→ **What to work on**
Please output the data exactly, minus pictures.

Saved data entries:

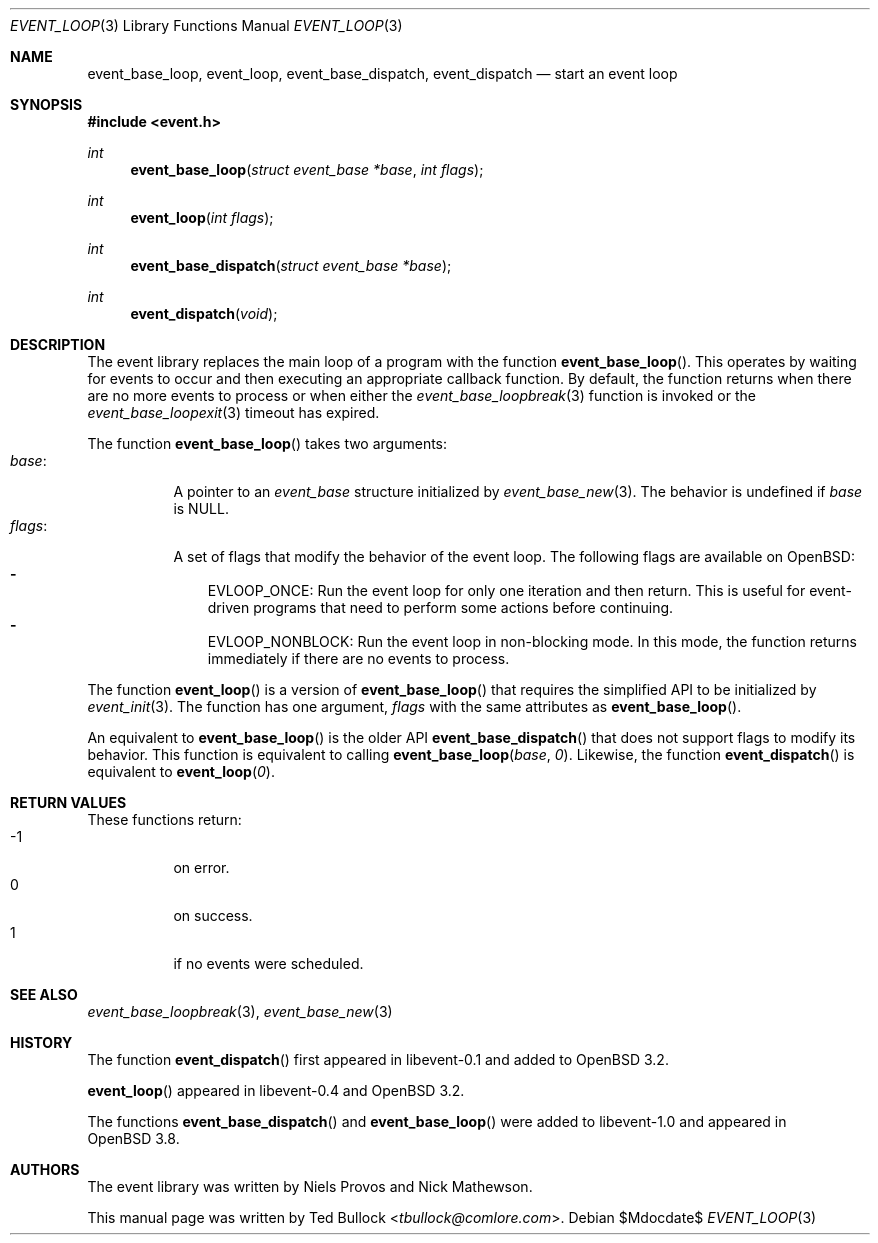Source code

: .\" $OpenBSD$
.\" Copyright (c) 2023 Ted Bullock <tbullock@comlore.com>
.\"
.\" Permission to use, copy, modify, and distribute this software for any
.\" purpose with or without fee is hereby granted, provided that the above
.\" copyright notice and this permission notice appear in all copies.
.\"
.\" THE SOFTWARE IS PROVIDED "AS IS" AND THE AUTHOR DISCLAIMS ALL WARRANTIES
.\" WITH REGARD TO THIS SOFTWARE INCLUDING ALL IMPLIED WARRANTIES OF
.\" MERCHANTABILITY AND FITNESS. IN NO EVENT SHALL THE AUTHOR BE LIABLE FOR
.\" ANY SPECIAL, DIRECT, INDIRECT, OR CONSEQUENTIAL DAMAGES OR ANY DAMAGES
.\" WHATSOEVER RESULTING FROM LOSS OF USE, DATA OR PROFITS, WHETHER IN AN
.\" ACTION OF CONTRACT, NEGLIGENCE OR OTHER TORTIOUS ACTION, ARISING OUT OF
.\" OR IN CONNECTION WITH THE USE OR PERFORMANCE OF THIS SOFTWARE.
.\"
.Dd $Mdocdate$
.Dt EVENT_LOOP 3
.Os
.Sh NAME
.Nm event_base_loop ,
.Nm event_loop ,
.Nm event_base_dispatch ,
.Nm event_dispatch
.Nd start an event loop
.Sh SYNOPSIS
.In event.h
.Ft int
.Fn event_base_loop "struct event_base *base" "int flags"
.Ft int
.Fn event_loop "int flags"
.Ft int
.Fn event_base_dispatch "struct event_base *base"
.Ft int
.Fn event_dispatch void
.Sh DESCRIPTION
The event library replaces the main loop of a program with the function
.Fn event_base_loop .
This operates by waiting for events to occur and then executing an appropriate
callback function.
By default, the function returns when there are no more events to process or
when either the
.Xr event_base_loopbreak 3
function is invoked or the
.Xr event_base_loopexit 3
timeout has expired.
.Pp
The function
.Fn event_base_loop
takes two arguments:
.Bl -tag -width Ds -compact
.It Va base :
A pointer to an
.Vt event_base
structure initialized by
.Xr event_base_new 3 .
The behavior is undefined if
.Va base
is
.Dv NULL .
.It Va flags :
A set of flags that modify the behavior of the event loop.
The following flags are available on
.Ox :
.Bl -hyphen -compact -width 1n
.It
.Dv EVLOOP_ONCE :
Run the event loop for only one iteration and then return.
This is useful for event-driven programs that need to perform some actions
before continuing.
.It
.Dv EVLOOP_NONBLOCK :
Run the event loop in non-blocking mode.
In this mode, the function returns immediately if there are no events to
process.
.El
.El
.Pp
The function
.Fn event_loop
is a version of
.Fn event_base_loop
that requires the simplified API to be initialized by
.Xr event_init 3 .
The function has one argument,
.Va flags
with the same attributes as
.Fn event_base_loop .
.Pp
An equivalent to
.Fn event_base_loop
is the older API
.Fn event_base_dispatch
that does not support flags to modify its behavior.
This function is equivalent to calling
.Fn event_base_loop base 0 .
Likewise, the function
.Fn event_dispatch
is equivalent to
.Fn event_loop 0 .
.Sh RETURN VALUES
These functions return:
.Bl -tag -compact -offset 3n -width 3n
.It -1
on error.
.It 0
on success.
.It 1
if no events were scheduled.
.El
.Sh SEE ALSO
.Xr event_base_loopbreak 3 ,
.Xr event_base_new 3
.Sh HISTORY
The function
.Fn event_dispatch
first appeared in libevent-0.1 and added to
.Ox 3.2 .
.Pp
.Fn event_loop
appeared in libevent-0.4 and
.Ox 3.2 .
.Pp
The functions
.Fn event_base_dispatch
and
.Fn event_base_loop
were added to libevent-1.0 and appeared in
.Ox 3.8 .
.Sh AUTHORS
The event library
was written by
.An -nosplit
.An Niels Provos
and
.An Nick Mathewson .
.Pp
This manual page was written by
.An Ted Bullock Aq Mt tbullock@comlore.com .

→ **Task response**
Source code

: .\" $OpenBSD$
.\" Copyright (c) 2023 Ted Bullock <tbullock@comlore.com>
.\"
.\" Permission to use, copy, modify, and distribute this software for any
.\" purpose with or without fee is hereby granted, provided that the above
.\" copyright notice and this permission notice appear in all copies.
.\"
.\" THE SOFTWARE IS PROVIDED "AS IS" AND THE AUTHOR DISCLAIMS ALL WARRANTIES
.\" WITH REGARD TO THIS SOFTWARE INCLUDING ALL IMPLIED WARRANTIES OF
.\" MERCHANTABILITY AND FITNESS. IN NO EVENT SHALL THE AUTHOR BE LIABLE FOR
.\" ANY SPECIAL, DIRECT, INDIRECT, OR CONSEQUENTIAL DAMAGES OR ANY DAMAGES
.\" WHATSOEVER RESULTING FROM LOSS OF USE, DATA OR PROFITS, WHETHER IN AN
.\" ACTION OF CONTRACT, NEGLIGENCE OR OTHER TORTIOUS ACTION, ARISING OUT OF
.\" OR IN CONNECTION WITH THE USE OR PERFORMANCE OF THIS SOFTWARE.
.\"
.Dd $Mdocdate$
.Dt EVENT_LOOP 3
.Os
.Sh NAME
.Nm event_base_loop ,
.Nm event_loop ,
.Nm event_base_dispatch ,
.Nm event_dispatch
.Nd start an event loop
.Sh SYNOPSIS
.In event.h
.Ft int
.Fn event_base_loop "struct event_base *base" "int flags"
.Ft int
.Fn event_loop "int flags"
.Ft int
.Fn event_base_dispatch "struct event_base *base"
.Ft int
.Fn event_dispatch void
.Sh DESCRIPTION
The event library replaces the main loop of a program with the function
.Fn event_base_loop .
This operates by waiting for events to occur and then executing an appropriate
callback function.
By default, the function returns when there are no more events to process or
when either the
.Xr event_base_loopbreak 3
function is invoked or the
.Xr event_base_loopexit 3
timeout has expired.
.Pp
The function
.Fn event_base_loop
takes two arguments:
.Bl -tag -width Ds -compact
.It Va base :
A pointer to an
.Vt event_base
structure initialized by
.Xr event_base_new 3 .
The behavior is undefined if
.Va base
is
.Dv NULL .
.It Va flags :
A set of flags that modify the behavior of the event loop.
The following flags are available on
.Ox :
.Bl -hyphen -compact -width 1n
.It
.Dv EVLOOP_ONCE :
Run the event loop for only one iteration and then return.
This is useful for event-driven programs that need to perform some actions
before continuing.
.It
.Dv EVLOOP_NONBLOCK :
Run the event loop in non-blocking mode.
In this mode, the function returns immediately if there are no events to
process.
.El
.El
.Pp
The function
.Fn event_loop
is a version of
.Fn event_base_loop
that requires the simplified API to be initialized by
.Xr event_init 3 .
The function has one argument,
.Va flags
with the same attributes as
.Fn event_base_loop .
.Pp
An equivalent to
.Fn event_base_loop
is the older API
.Fn event_base_dispatch
that does not support flags to modify its behavior.
This function is equivalent to calling
.Fn event_base_loop base 0 .
Likewise, the function
.Fn event_dispatch
is equivalent to
.Fn event_loop 0 .
.Sh RETURN VALUES
These functions return:
.Bl -tag -compact -offset 3n -width 3n
.It -1
on error.
.It 0
on success.
.It 1
if no events were scheduled.
.El
.Sh SEE ALSO
.Xr event_base_loopbreak 3 ,
.Xr event_base_new 3
.Sh HISTORY
The function
.Fn event_dispatch
first appeared in libevent-0.1 and added to
.Ox 3.2 .
.Pp
.Fn event_loop
appeared in libevent-0.4 and
.Ox 3.2 .
.Pp
The functions
.Fn event_base_dispatch
and
.Fn event_base_loop
were added to libevent-1.0 and appeared in
.Ox 3.8 .
.Sh AUTHORS
The event library
was written by
.An -nosplit
.An Niels Provos
and
.An Nick Mathewson .
.Pp
This manual page was written by
.An Ted Bullock Aq Mt tbullock@comlore.com .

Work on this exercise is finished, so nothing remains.